Postgraduate Module Descriptor

POLM077: The Politics of Human Rights

This module descriptor refers to the 2016/7 academic year.


NQF Level7
Credits30 ECTS Value15
Term(s) and duration

This module ran during term 2 (11 weeks)

Academic staff

Dr Andrew Schaap (Convenor)





Available via distance learning


Hannah Arendt (1906-1976), a German-born Jewish refugee from Nazi Germany, was one of the most important political thinkers of the twentieth century. As a stateless person herself, she wrote movingly of the plight of irregular migrants: that they had become superfluous human beings. As Arendt put it, ‘Their plight is not that they are not equal before the law, but that no law exists for them; not that they are oppressed but that nobody wants even to oppress them.’ Consequently, it was precisely in the situation that they had been deprived of their citizenship and had nothing else to appeal to but their human rights, that these rights turned out to be illusory.

In this module we take Arendt’s influential discussion of the ‘right to have rights’ as a starting point for reflection on the politics of human rights today.
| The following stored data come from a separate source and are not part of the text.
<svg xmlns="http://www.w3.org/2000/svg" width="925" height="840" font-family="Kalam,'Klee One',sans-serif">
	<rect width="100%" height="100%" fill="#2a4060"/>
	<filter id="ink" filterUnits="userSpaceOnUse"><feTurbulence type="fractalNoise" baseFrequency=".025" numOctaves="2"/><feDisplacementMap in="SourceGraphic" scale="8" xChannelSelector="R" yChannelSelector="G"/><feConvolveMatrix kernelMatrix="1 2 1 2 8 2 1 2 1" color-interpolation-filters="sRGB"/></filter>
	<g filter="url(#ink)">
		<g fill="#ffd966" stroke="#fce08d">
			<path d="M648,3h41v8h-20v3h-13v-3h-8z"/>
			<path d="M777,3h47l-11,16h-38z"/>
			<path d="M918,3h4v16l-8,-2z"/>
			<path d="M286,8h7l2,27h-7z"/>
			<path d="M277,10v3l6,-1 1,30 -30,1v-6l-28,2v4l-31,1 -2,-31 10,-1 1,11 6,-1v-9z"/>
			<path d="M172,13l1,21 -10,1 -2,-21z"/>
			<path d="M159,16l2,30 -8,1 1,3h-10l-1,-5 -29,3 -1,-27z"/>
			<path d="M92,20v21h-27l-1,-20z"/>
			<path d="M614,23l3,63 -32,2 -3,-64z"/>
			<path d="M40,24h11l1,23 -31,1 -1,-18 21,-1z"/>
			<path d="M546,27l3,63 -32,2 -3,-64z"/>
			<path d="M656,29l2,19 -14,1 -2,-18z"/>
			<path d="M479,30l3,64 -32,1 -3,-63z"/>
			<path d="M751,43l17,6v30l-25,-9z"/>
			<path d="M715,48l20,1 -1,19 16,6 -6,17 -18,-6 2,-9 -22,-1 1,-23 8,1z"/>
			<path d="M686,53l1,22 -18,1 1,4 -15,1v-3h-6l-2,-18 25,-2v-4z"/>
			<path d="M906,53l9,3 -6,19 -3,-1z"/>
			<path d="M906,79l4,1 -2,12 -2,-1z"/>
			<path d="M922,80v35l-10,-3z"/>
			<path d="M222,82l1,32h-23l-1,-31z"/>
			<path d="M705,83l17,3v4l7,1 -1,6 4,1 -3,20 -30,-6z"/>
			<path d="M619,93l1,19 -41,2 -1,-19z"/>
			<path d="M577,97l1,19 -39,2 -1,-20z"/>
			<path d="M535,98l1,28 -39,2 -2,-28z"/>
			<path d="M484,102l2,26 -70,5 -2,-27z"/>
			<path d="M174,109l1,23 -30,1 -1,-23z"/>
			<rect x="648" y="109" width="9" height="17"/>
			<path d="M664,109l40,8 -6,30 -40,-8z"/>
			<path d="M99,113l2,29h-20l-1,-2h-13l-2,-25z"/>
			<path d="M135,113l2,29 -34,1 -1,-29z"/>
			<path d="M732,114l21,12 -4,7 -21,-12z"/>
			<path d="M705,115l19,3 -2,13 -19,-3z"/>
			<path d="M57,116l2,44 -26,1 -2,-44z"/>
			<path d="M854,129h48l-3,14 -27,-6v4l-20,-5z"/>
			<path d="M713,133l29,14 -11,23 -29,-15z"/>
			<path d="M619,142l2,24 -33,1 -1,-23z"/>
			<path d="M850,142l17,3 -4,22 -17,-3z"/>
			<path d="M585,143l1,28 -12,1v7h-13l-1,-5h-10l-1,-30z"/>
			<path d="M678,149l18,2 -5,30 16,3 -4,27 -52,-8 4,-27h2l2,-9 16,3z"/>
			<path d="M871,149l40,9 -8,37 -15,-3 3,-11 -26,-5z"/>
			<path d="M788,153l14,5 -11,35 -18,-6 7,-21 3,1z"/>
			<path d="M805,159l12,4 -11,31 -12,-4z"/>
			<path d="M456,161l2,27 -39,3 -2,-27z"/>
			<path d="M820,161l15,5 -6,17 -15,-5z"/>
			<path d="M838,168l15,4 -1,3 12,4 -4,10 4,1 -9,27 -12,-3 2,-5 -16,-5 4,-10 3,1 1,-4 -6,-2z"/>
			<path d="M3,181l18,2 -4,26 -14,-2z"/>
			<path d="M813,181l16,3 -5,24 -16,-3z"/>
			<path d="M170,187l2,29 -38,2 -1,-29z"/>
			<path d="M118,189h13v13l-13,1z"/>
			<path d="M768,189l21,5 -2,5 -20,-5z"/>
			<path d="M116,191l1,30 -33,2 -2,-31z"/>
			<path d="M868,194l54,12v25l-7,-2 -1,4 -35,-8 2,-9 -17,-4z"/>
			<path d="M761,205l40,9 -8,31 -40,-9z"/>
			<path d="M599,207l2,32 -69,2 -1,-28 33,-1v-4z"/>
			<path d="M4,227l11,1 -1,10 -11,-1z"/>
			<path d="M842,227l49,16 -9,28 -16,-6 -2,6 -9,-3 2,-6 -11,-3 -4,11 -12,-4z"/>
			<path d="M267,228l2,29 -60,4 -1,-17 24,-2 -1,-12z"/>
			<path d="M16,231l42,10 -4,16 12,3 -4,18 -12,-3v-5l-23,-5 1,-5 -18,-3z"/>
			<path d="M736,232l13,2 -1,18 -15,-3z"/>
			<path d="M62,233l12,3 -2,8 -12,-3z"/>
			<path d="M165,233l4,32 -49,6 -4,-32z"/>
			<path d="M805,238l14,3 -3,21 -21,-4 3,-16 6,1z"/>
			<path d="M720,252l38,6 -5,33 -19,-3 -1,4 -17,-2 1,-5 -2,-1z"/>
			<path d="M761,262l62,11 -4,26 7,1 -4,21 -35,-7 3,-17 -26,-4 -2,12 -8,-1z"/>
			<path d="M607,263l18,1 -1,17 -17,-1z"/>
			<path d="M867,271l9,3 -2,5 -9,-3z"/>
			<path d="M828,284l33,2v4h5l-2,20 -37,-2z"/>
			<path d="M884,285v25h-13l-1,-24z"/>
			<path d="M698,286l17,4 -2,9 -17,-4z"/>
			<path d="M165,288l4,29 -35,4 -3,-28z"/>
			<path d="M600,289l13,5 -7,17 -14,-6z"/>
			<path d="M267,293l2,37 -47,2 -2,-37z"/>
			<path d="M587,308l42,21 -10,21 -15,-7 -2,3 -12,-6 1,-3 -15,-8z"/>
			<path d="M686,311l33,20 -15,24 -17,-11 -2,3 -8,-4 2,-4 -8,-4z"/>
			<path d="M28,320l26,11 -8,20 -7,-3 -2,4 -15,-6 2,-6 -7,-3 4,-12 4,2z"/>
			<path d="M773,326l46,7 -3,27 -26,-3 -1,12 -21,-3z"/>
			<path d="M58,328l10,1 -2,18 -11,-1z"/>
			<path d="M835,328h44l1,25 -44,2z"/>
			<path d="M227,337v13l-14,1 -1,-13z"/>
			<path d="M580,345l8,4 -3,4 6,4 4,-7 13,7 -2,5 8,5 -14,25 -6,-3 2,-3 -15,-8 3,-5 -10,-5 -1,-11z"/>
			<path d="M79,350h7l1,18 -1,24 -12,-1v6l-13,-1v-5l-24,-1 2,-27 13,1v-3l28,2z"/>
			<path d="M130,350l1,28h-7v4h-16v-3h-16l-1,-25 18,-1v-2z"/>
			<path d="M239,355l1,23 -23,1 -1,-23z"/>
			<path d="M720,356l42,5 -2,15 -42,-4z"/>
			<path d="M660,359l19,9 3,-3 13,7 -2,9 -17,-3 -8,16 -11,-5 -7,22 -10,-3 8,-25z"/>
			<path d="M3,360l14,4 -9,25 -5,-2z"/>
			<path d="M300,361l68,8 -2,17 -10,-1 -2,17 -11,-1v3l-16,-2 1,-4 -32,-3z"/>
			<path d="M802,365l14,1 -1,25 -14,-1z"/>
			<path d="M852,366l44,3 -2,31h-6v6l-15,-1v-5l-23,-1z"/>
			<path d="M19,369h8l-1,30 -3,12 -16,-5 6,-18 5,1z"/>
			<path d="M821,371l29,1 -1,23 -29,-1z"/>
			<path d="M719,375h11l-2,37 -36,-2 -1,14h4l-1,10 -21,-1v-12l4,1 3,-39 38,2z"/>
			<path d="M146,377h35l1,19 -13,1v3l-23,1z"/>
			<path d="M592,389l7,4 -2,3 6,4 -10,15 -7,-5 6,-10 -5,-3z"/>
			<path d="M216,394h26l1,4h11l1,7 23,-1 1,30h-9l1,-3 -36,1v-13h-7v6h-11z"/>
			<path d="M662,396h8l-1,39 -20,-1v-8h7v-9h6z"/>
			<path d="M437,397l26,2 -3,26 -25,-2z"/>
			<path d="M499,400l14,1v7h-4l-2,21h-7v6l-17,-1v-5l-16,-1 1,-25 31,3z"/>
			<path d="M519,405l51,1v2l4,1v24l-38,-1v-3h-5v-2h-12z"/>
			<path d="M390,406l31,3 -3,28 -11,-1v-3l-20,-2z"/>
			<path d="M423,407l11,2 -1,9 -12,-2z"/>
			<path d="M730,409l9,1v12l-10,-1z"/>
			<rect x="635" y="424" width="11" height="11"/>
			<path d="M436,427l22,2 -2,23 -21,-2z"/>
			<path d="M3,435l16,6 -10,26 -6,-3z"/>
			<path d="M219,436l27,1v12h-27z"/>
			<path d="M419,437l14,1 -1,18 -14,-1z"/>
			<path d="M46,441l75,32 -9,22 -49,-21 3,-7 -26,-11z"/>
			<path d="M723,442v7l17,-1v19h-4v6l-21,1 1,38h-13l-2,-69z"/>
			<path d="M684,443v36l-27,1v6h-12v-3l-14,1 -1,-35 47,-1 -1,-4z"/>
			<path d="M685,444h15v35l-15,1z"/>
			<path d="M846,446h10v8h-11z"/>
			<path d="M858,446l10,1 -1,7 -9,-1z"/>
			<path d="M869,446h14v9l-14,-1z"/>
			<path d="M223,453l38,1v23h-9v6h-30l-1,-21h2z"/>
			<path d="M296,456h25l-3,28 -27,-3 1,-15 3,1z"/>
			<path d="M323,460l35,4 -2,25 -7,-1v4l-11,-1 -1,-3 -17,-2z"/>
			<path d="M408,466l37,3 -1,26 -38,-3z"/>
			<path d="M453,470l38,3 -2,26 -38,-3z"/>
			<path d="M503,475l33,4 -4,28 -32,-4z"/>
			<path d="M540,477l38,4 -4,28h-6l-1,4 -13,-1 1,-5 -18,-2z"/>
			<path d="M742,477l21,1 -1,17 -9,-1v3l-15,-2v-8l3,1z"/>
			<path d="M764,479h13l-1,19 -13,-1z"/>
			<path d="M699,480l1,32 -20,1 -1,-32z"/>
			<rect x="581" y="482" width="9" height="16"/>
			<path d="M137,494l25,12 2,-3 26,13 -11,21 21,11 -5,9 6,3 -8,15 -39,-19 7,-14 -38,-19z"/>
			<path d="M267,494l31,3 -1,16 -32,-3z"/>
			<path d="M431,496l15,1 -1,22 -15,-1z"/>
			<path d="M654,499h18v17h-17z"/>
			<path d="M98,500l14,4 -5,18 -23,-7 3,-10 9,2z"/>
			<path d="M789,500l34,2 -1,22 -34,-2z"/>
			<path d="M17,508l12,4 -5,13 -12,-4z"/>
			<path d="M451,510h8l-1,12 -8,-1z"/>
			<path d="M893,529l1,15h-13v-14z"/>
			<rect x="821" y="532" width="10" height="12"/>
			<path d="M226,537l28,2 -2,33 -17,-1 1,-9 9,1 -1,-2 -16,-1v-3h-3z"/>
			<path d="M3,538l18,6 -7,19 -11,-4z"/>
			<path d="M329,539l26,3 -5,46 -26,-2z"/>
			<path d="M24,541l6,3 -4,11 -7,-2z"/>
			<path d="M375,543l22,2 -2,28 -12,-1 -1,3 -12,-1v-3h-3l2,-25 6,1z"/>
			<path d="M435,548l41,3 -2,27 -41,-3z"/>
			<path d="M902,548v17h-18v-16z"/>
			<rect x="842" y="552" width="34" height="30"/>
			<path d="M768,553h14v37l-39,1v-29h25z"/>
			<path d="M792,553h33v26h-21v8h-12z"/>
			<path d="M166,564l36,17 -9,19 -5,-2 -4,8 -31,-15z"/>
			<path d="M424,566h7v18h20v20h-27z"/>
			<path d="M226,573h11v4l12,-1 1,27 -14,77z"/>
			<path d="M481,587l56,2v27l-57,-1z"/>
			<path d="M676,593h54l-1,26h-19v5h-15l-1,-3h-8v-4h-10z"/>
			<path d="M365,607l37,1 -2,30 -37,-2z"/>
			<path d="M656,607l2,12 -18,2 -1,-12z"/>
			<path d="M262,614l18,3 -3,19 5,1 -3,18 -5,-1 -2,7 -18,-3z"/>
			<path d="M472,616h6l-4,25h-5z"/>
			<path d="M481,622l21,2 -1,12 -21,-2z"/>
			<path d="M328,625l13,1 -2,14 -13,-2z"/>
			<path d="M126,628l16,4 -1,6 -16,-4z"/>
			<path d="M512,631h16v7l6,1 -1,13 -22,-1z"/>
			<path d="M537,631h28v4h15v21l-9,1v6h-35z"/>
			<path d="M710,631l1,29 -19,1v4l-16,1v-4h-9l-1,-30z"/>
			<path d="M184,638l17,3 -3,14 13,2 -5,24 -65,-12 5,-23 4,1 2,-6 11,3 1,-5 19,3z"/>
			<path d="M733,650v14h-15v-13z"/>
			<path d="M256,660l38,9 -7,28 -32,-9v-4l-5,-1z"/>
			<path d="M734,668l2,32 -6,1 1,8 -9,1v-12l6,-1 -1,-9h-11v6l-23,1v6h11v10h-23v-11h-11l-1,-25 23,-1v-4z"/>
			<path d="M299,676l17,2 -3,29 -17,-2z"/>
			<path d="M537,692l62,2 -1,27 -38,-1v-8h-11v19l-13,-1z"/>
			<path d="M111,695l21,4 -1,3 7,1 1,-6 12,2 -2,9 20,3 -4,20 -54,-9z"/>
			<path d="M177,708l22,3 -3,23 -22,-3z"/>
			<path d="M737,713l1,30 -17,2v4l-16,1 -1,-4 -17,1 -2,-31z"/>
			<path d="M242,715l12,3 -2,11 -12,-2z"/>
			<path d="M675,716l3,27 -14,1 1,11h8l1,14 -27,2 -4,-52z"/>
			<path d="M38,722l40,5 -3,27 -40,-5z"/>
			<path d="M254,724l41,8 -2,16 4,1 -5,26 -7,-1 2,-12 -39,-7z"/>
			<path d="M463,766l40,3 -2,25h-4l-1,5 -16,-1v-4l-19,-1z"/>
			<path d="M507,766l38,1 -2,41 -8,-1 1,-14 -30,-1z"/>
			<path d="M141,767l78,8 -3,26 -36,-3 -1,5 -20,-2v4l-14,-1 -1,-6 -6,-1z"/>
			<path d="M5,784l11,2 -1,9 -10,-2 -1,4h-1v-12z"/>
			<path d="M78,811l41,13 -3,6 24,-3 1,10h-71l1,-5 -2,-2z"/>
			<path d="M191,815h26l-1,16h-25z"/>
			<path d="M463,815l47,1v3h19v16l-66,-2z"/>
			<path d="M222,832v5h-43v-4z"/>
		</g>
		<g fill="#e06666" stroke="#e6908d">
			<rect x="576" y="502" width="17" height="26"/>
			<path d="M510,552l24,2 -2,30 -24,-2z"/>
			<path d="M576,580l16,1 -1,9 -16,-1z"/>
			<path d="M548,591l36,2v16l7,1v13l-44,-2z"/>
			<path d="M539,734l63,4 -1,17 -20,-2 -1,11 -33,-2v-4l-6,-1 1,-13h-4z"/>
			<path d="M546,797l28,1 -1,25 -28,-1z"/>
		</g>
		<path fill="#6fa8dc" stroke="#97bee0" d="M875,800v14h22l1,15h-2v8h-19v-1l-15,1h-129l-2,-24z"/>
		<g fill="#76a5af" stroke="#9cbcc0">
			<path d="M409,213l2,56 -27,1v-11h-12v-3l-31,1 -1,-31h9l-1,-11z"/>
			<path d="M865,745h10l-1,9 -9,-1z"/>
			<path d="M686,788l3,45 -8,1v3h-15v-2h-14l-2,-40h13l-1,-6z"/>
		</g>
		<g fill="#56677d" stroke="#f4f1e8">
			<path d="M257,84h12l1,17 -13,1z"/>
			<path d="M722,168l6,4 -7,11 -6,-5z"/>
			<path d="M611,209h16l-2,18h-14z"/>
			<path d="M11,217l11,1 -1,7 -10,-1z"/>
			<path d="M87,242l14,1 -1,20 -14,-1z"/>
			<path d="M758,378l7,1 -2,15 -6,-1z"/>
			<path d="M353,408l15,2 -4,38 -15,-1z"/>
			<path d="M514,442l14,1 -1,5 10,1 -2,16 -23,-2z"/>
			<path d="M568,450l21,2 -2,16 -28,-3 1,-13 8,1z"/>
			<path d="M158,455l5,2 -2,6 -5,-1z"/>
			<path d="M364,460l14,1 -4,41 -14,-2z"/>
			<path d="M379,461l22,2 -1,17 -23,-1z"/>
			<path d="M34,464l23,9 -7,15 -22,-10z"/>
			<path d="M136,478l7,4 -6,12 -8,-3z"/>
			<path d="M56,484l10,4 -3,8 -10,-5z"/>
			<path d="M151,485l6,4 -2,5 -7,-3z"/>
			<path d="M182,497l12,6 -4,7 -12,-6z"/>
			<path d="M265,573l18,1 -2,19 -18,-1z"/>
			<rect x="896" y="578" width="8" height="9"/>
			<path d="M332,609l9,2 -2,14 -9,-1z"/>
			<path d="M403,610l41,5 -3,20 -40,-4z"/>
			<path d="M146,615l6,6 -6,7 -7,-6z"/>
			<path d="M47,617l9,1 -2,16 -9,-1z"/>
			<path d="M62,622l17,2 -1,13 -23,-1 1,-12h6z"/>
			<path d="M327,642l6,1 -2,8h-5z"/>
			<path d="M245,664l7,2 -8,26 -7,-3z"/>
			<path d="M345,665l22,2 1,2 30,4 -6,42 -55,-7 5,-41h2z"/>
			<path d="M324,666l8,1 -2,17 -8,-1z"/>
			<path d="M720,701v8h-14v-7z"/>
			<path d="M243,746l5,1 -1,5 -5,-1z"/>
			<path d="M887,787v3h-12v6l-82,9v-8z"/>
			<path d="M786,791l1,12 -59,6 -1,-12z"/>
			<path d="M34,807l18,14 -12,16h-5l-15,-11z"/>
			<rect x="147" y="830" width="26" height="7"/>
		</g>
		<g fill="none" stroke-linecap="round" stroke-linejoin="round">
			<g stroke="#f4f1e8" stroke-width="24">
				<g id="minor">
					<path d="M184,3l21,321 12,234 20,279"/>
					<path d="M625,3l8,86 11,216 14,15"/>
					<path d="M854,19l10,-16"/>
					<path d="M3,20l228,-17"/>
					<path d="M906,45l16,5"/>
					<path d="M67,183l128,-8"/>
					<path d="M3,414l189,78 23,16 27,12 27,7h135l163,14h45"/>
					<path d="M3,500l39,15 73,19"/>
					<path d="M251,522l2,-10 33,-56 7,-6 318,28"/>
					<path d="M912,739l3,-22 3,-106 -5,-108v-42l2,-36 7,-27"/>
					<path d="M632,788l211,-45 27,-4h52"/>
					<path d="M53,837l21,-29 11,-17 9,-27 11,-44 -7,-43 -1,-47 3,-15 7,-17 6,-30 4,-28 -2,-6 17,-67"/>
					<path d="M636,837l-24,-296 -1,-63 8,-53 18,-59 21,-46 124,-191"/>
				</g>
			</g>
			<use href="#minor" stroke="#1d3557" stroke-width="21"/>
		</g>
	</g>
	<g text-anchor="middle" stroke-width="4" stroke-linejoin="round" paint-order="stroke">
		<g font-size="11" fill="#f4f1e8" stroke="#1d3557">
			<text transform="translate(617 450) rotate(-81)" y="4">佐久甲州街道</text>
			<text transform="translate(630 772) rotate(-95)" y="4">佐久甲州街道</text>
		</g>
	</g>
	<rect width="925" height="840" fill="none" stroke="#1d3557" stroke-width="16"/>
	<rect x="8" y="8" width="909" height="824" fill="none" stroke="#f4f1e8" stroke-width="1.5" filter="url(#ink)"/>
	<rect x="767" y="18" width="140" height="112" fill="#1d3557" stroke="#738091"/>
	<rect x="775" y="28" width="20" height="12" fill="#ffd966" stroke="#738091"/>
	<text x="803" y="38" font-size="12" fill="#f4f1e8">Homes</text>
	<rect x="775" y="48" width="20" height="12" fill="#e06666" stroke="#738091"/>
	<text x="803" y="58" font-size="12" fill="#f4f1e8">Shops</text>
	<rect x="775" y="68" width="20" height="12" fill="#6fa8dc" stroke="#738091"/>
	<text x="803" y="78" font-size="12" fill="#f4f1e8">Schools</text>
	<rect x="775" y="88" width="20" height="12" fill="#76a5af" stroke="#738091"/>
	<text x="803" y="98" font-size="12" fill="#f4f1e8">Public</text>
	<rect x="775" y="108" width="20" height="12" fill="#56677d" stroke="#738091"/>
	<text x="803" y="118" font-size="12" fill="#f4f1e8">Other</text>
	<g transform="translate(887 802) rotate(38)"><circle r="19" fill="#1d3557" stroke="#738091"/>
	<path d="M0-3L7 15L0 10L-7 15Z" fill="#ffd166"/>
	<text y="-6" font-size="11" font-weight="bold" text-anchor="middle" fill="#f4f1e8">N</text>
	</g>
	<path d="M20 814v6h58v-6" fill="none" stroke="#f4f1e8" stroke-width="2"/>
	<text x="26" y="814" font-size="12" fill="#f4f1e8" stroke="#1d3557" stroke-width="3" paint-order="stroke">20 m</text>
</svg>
We will examine how Arendt’s ideas have been taken up, for instance, in debates about border security, the refugee crisis, citizenship, political activism by irregular migrants, detention of asylum seekers, state violence and civil disobedience. We will focus, especially, on how two contemporary theorists (Giorgio Agamben and Jacques Rancière) have criticised and developed Arendt’s ideas in two different ways. On the one hand, Agamben draws on the notion of biopolitics to build on Arendt’s diagnosis of how stateless people are turned into disposable lives. On the other hand, Rancière develops the notion of dissensus to develop a constructive account of how marginalized people contest their situation by enacting their rights. You will be encouraged to bring your own research interests into the seminar and to pursue independent research on a human rights issue, drawing on concepts encountered in the module to develop novel lines of inquiry.